There's a lot that I like about Satoshi Kon's works, such as the characters' behaviors and instincts, or the inherently emotional nature of the greater story at work. In Paranoia Agent, I see this in the distinct but interrelated personalities of those such as Tsukiko Sagi, Harumi Chono, the nearby district police chief Hirukawa, and even the three characters who attempt suicide in the eighth episode. Seeing as Paranoia Agent is about the troubling consciousness that people have difficulty quelling, regardless of how dangerous it happens to be, I am led to believe that it works in favor of the anime series, creating a small disjunction between the characters' physical and emotional realties. This makes the anime naturally complex without working too hard.

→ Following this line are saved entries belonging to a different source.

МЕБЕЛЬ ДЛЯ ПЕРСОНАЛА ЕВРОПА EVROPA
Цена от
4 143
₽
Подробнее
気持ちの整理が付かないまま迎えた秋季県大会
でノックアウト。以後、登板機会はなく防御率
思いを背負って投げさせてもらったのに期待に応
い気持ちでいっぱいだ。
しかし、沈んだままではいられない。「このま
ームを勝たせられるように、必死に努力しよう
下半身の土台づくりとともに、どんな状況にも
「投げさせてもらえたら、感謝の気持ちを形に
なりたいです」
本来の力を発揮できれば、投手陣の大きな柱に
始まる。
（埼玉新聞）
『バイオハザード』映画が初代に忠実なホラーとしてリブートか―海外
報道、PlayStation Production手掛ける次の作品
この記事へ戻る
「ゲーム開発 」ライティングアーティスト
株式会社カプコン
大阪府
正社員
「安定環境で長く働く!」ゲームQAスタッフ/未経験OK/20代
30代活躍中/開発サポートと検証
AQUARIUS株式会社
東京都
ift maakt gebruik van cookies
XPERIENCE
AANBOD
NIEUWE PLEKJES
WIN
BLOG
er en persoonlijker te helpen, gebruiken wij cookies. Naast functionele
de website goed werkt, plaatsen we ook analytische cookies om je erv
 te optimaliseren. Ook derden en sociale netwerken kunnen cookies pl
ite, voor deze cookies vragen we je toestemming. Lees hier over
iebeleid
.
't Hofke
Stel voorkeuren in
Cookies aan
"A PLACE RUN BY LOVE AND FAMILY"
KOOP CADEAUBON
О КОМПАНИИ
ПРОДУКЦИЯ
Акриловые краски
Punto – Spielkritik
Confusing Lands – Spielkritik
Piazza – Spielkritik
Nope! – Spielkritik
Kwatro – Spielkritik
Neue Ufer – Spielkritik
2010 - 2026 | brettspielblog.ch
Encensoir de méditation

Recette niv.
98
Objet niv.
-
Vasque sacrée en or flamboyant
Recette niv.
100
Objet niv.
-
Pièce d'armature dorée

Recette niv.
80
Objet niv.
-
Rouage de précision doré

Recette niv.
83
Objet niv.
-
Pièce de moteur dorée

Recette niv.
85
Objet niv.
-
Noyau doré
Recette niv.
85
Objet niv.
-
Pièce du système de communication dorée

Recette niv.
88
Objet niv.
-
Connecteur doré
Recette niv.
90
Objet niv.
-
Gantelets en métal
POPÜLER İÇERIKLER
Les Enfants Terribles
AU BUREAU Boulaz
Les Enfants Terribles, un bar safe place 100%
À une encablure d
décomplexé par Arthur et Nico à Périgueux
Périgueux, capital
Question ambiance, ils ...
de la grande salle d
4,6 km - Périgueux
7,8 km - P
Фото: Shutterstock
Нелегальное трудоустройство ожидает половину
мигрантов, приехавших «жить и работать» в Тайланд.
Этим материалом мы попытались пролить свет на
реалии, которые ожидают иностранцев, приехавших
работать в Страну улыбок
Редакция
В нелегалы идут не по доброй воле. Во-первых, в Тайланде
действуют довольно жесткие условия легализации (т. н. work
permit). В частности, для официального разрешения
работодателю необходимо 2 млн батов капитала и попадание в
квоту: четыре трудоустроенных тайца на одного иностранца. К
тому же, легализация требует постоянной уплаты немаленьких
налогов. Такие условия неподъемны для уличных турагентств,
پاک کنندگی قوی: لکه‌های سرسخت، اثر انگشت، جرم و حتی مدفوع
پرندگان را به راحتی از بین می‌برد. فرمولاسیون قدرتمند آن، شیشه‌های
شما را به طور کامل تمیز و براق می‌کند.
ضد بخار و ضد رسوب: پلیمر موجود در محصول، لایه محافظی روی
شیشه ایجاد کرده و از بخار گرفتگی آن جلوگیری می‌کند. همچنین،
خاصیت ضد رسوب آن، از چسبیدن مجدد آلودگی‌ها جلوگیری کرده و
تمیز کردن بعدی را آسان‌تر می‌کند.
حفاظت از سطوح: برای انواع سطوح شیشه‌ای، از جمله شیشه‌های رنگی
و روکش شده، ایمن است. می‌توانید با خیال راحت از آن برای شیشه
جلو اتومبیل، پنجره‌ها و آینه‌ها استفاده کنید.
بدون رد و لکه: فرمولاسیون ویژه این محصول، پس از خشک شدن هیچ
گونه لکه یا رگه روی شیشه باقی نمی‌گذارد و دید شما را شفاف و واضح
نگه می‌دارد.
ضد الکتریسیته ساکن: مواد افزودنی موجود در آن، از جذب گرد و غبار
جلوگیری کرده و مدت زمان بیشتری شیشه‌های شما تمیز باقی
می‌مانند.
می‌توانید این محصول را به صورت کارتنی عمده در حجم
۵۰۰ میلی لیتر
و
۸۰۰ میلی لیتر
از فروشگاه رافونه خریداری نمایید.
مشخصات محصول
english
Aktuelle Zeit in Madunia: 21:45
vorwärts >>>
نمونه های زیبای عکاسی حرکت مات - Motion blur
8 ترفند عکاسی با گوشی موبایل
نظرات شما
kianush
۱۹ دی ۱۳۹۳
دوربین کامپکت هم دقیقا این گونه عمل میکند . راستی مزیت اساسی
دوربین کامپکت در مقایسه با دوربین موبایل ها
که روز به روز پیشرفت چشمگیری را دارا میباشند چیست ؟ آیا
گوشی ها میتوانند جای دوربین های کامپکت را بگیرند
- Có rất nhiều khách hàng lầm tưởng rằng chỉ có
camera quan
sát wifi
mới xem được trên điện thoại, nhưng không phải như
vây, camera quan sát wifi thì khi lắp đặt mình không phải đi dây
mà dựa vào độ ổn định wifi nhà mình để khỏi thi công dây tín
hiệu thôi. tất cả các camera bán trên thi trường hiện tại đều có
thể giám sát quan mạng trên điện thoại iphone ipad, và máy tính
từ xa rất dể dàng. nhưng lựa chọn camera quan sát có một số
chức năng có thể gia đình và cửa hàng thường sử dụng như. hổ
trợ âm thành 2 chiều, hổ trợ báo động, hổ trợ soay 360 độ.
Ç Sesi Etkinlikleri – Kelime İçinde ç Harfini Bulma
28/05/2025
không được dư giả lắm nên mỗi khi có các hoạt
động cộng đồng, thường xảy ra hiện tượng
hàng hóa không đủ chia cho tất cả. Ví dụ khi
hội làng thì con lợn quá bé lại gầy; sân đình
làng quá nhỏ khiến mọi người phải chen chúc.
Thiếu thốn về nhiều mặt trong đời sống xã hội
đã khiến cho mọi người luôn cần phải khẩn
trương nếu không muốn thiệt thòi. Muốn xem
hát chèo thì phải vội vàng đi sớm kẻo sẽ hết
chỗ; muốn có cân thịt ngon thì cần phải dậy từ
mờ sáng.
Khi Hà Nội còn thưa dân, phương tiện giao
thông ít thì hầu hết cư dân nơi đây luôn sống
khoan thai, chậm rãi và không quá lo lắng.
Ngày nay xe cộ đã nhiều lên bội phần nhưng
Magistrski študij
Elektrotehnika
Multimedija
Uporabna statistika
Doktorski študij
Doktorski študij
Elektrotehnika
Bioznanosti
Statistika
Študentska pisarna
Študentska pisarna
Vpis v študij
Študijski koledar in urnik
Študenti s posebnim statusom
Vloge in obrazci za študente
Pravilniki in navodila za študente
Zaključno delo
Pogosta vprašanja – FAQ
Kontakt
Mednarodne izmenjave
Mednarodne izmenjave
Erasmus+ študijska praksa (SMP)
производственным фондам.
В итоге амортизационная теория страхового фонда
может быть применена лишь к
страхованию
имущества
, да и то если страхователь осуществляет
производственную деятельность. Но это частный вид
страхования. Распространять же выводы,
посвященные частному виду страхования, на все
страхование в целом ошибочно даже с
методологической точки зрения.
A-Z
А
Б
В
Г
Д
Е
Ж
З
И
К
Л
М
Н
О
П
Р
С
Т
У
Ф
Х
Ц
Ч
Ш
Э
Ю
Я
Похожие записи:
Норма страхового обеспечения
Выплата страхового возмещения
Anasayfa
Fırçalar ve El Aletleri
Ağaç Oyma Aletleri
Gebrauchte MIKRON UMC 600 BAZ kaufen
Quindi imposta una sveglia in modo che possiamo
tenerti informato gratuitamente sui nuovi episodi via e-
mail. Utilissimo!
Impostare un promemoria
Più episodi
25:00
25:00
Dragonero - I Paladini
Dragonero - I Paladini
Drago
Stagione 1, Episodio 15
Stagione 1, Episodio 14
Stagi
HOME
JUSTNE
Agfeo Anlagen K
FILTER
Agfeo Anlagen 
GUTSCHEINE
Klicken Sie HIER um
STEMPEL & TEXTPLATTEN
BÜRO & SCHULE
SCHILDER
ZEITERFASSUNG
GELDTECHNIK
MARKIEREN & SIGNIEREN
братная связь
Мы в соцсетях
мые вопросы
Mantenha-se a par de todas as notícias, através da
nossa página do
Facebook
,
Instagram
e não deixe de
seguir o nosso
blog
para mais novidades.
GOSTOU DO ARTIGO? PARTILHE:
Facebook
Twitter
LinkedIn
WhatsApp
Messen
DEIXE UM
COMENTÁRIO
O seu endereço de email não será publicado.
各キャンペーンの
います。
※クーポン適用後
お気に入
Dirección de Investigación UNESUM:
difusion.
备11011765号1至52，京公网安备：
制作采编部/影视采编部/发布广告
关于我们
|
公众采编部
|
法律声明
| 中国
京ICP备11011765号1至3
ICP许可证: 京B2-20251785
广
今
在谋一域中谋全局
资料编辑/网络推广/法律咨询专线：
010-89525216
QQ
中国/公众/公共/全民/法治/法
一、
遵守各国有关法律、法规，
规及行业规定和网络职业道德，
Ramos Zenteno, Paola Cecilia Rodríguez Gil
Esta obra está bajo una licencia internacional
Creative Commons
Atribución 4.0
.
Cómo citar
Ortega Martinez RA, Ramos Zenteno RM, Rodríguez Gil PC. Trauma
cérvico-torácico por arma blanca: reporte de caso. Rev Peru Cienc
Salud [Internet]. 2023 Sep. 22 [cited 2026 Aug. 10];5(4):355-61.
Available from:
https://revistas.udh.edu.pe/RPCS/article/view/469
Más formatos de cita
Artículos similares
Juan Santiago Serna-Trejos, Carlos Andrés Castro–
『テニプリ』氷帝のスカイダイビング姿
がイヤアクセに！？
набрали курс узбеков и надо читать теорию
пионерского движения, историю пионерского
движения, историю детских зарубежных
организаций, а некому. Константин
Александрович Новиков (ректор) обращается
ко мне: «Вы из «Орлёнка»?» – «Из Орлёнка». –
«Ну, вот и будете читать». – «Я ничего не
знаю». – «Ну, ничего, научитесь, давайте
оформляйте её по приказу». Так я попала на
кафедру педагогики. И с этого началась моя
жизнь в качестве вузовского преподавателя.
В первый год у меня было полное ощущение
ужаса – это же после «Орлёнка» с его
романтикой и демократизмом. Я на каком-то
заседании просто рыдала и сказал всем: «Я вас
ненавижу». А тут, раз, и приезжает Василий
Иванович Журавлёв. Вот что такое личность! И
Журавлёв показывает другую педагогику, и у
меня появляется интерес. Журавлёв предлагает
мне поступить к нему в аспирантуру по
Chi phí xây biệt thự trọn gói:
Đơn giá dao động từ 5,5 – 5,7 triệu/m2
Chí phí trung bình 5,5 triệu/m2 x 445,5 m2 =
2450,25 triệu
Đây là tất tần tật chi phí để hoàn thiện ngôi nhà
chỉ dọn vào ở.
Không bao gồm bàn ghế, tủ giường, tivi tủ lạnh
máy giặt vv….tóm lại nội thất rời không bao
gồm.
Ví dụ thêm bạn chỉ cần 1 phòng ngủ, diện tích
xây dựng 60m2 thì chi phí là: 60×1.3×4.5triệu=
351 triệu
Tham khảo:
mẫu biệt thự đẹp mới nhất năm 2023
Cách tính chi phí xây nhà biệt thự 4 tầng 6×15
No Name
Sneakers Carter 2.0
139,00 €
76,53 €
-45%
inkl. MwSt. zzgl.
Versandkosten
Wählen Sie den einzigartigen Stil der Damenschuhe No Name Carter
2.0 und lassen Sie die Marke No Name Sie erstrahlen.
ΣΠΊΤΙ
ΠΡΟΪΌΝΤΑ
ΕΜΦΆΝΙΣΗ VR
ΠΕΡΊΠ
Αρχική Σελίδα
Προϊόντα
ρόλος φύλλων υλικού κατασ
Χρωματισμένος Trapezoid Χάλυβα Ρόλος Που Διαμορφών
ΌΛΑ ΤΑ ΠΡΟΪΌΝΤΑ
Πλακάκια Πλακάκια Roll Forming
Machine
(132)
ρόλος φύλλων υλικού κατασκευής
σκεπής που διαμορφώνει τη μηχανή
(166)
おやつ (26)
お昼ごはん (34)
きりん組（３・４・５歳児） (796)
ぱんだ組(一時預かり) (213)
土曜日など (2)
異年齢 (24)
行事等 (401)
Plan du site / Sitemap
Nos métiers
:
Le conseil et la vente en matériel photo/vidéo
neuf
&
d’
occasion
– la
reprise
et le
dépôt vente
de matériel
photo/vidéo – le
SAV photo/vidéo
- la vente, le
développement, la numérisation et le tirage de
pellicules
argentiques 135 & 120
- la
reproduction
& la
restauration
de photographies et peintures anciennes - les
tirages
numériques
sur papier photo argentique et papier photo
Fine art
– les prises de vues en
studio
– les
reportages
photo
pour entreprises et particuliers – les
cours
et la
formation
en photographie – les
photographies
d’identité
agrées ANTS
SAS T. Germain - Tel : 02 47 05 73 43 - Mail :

At the same time, there are a few things that I dislike about Kon's work, such as the often ambiguous and disjointed storytelling. Paranoia Agent, like most of Satoshi Kon's other works, leaves a lot of the story's interpretation to the audience's ability to infer and deduct a particular reality. This as opposed to coming straight out and telling (or showing) the audience what is actually going on. However, in the last three episodes of the anime, the story, while still being a little ambiguous, uses its characters to solve the mystery of social psychosis of Lil' Slugger.
Maniwa is forced to dig deep into the past of Miss Sagi in order to figure out just how and why she came up with the character Maromi the Dog. In doing so, he becomes key to the survival of Tokyo against emotional reliance and superficiality. Although he's been relatively absent since the seventh episode, Maniwa, regardless of how absurd of a character that he has become, is suddenly a guy that the show cannot do without. Whether it is his unrealistic conversation with a series of dolls, or his ability to use radio frequency to communicate between realities, Maniwa is a character that I wish I could have seen more of. If he appeared at least once more earlier in the series, I do not think that I would have taken his role as an understudy of Ikari for granted.
Ikari, by the way, is a guy that although not necessarily being the one
gauged to finally take out the psychological anomaly that is Lil' Slugger,
he is just as involved in the course of action. I really loved this
Ikari himself slips in and out of a misapprehension concerning where he "belongs" in society, and as to whether or not an old-school and deliberately thinking person is needed in such a fast-paced and unreasonably paranoid city such as Tokyo. In the end, this speaks of his role as an unusually emotionally stable person, tagging him as an anomaly in a world of unreal expectations.
Paranoia Agent chiefly deals with the vehicle of psychological inconsistencies, which as audiences will find, can be a large number of emotional cruxes. However, Paranoia Agent also deals with the means of which humanity is capable of defending itself against such attacks. The answer to whether or not humankind has some inherent psychosomatic fragility interwoven into its disturbing necessity for salvation is carefully revealed in Paranoia Agent's final three episodes.
I think one has to be a patient viewer in order to enjoy Paranoia Agent in its entirety, because the anime television series forces one's interest in the story to rise and fall, just as the narrative complexity of the story does interweave itself in and out of the lives of the main cast of the anime.
The end of Paranoia Agent at times feels rather disorganized, confusing, and excessively complex. But what often seems like the superfluous complication of a relatively simple anxiety is in fact the piecing together of a puzzle. I'm a fan of Satoshi Kon's works, so I'm pretty much used to this approach to telling a story. But even in saying such, it is oftentimes the case where the story gives the impression of being aimless, while building up to some brilliant conclusion, as is the case with Paranoia Agent.